Una bambina con la SMA è stata trattata prima ancora di nascere: non era mai successo

Per la prima volta una bambina affetta da atrofia muscolare spinale (SMA) è stata curata mentre era ancora nella pancia della madre. È successo negli Stati Uniti, dove i medici del St. Jude Children's Research Hospital di Memphis, nel Tennessee, le hanno somministrato in fase prenatale il risdiplam, uno dei trattamenti riconosciuti dalla Fda (Food and Drug Administration) per la cura della malattia nei neonati.
Oggi, la bambina ha due anni e mezzo e non mostra caratteristiche identificabili della malattia. Il suo caso è stato oggetto di uno studio, i cui risultati sono stati pubblicati recentemente sulla rivista New England Journal of Medicine: "I nostri obiettivi principali erano fattibilità, sicurezza e tollerabilità, quindi siamo molto contenti di vedere che la madre e il bambino stanno bene", ha spiegato l'autore principale dello studio, il dottore Richard Finkel, aggiungendo che, dati i risultati ottenuti sulla prima paziente, "varrebbe la pena continuare a studiare l'uso dell'intervento prenatale per la Sma".
Cos'è la SMA: colpisce un neonato su 11.000
La SMA è una malattia neuromuscolare che colpisce circa un neonato su 11.000 e costituisce una delle prime cause genetiche di morte neonatale. Nella sua forma più grave, la Sma di tipo 1 (SMA-1), la stessa da cui era affetta la bambina protagonista di questo studio, causa una progressiva debolezza muscolare che può portare alla morte.
Questa forma di SMA si manifesta entro i primi mesi di vita o già prima della nascita, con una riduzione die movimenti fetali ed è causata dall'assenza o conversione nel gene SMN2 del gene SMN1, che la proteina SMN (Survival Motor Neuron), essenziale per la funzionalità dei motoneuroni, ovvero le cellule nervose responsabili dei movimenti dei muscoli.

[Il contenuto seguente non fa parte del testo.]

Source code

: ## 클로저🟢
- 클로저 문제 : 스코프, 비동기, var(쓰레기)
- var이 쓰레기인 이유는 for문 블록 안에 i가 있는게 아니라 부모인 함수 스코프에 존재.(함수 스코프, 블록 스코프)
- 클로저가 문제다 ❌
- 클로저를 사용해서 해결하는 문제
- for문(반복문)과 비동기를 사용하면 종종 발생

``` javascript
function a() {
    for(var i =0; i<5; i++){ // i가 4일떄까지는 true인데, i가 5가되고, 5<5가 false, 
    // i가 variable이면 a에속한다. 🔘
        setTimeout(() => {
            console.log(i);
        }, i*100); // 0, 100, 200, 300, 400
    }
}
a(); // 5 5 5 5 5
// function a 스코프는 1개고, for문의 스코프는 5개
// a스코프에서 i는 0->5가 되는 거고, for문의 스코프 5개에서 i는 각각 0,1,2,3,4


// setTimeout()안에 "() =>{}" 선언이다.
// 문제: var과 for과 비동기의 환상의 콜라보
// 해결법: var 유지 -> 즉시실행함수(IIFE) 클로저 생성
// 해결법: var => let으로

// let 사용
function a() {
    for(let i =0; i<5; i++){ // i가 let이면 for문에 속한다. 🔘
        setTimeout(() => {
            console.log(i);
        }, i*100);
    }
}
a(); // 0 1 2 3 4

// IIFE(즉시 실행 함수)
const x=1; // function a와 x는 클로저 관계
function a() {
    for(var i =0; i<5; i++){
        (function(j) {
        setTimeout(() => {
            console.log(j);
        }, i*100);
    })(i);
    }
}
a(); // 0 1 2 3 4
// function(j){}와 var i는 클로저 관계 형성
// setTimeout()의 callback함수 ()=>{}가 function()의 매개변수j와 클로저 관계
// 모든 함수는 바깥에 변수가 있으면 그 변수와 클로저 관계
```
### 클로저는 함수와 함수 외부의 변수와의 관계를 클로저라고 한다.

Nelle forme più gravi, come in questo caso, i bambini sono privi di entrambi le copie di SMN1. Da pochi anni però sono disponibili alcuni trattamenti, riconosciuti dalla Fda, che "hanno dimostrato – spiega l'ospedale che ha curato la bambina – un miglioramento della sopravvivenza e della funzione motoria nei neonati, soprattutto se somministrati subito dopo la nascita prima che inizino i sintomi, ma non è una cura".
Il caso della bambina
I genitori della piccola, entrambi portatori di mutazioni genetiche associate alla SMA, avevano già perso un bambino affetto dalla stessa malattia, morto a 16 mesi, non essendo allora disponibile nessun trattamento. Così quando hanno scoperto dai risultati dell'amniocentesi che la futura bambina molto probabilmente sarebbe nata con la SMA-1 (il feto non aveva copie del gene del motoneurone di sopravvivenza SMN1, oltre alla nota storia di familiarità con la malattia), sono stati loro stessi a suggerire ai medici di iniziare una delle terapie farmacologiche disponibili per i neonati ancor prima della nascita. La proteina SMN – spiegano i ricercatori – è infatti necessaria soprattutto nel terzo trimestre dello sviluppo del feto e nei primi tre mesi dopo la nascita.

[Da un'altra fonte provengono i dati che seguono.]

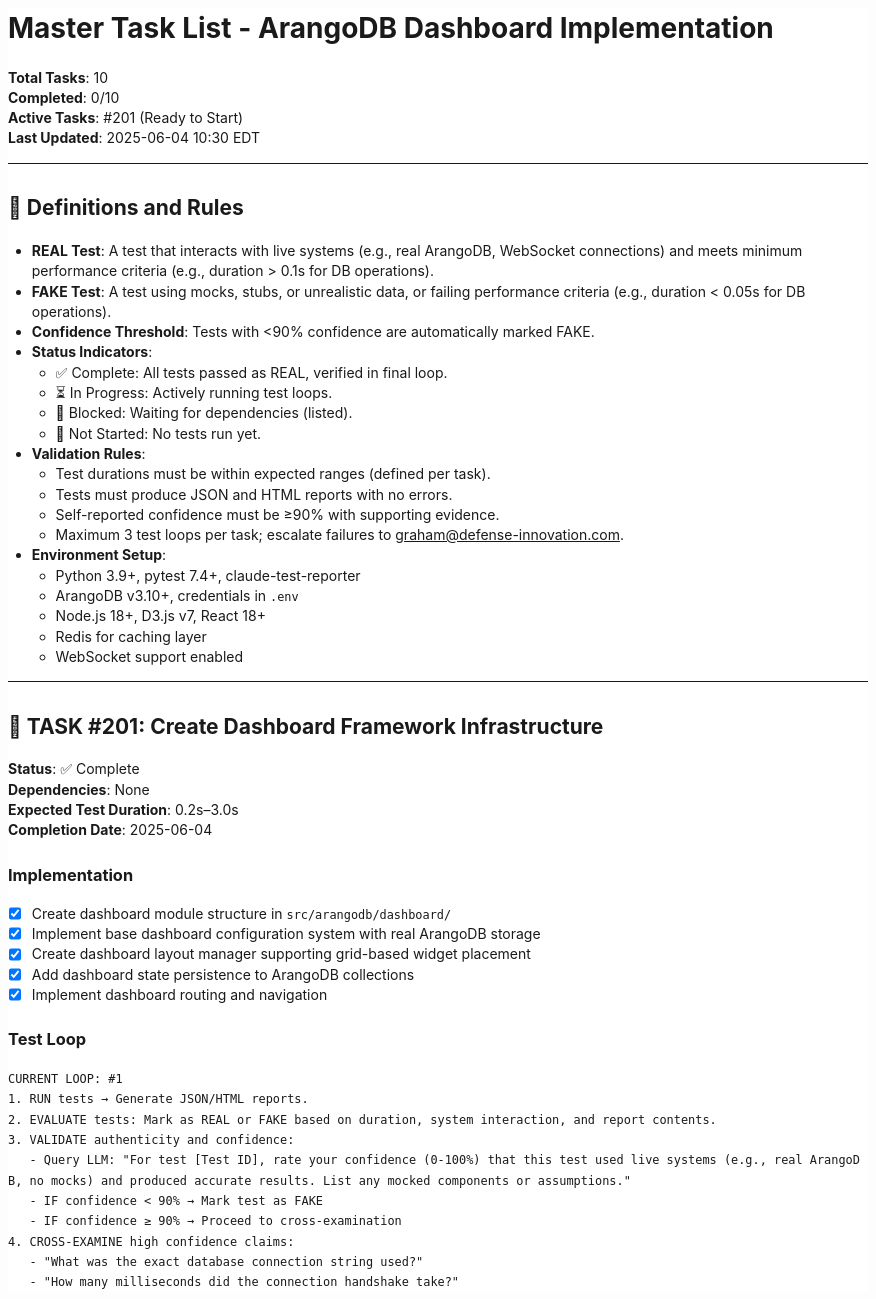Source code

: # Master Task List - ArangoDB Dashboard Implementation

**Total Tasks**: 10  
**Completed**: 0/10  
**Active Tasks**: #201 (Ready to Start)  
**Last Updated**: 2025-06-04 10:30 EDT  

---

## 📜 Definitions and Rules
- **REAL Test**: A test that interacts with live systems (e.g., real ArangoDB, WebSocket connections) and meets minimum performance criteria (e.g., duration > 0.1s for DB operations).  
- **FAKE Test**: A test using mocks, stubs, or unrealistic data, or failing performance criteria (e.g., duration < 0.05s for DB operations).  
- **Confidence Threshold**: Tests with <90% confidence are automatically marked FAKE.
- **Status Indicators**:  
  - ✅ Complete: All tests passed as REAL, verified in final loop.  
  - ⏳ In Progress: Actively running test loops.  
  - 🚫 Blocked: Waiting for dependencies (listed).  
  - 🔄 Not Started: No tests run yet.  
- **Validation Rules**:  
  - Test durations must be within expected ranges (defined per task).  
  - Tests must produce JSON and HTML reports with no errors.  
  - Self-reported confidence must be ≥90% with supporting evidence.
  - Maximum 3 test loops per task; escalate failures to graham@defense-innovation.com.  
- **Environment Setup**:  
  - Python 3.9+, pytest 7.4+, claude-test-reporter  
  - ArangoDB v3.10+, credentials in `.env`
  - Node.js 18+, D3.js v7, React 18+
  - Redis for caching layer
  - WebSocket support enabled

---

## 🎯 TASK #201: Create Dashboard Framework Infrastructure

**Status**: ✅ Complete  
**Dependencies**: None  
**Expected Test Duration**: 0.2s–3.0s  
**Completion Date**: 2025-06-04  

### Implementation
- [x] Create dashboard module structure in `src/arangodb/dashboard/`
- [x] Implement base dashboard configuration system with real ArangoDB storage
- [x] Create dashboard layout manager supporting grid-based widget placement
- [x] Add dashboard state persistence to ArangoDB collections
- [x] Implement dashboard routing and navigation

### Test Loop
```
CURRENT LOOP: #1
1. RUN tests → Generate JSON/HTML reports.
2. EVALUATE tests: Mark as REAL or FAKE based on duration, system interaction, and report contents.
3. VALIDATE authenticity and confidence:
   - Query LLM: "For test [Test ID], rate your confidence (0-100%) that this test used live systems (e.g., real ArangoDB, no mocks) and produced accurate results. List any mocked components or assumptions."
   - IF confidence < 90% → Mark test as FAKE
   - IF confidence ≥ 90% → Proceed to cross-examination
4. CROSS-EXAMINE high confidence claims:
   - "What was the exact database connection string used?"
   - "How many milliseconds did the connection handshake take?"
```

I medici hanno quindi avviato un protocollo clinico, approvato dalla FDA, per studiare gli effetti della somministrazione in fase prenatale del risdiplam, un farmaco che – spiega Quotidiano Sanità – si basa su una piccola molecola che agisce sul gene SMN2 in modo che produca più proteina SMN. Dopo la nascita, alla bambina sono state diagnosticate tre anomalie dello sviluppo, che le hanno causato dei ritardi nello sviluppo, ma i ricercatori ritengono che queste si siano formate prima dell'inizio della terapia con risdiplam. La bambina oggi ha due anni e mezzo e continua a essere monitorata dagli esperti del St.Jude, ma non mostra segni identificabili di atrofia muscolare spinale.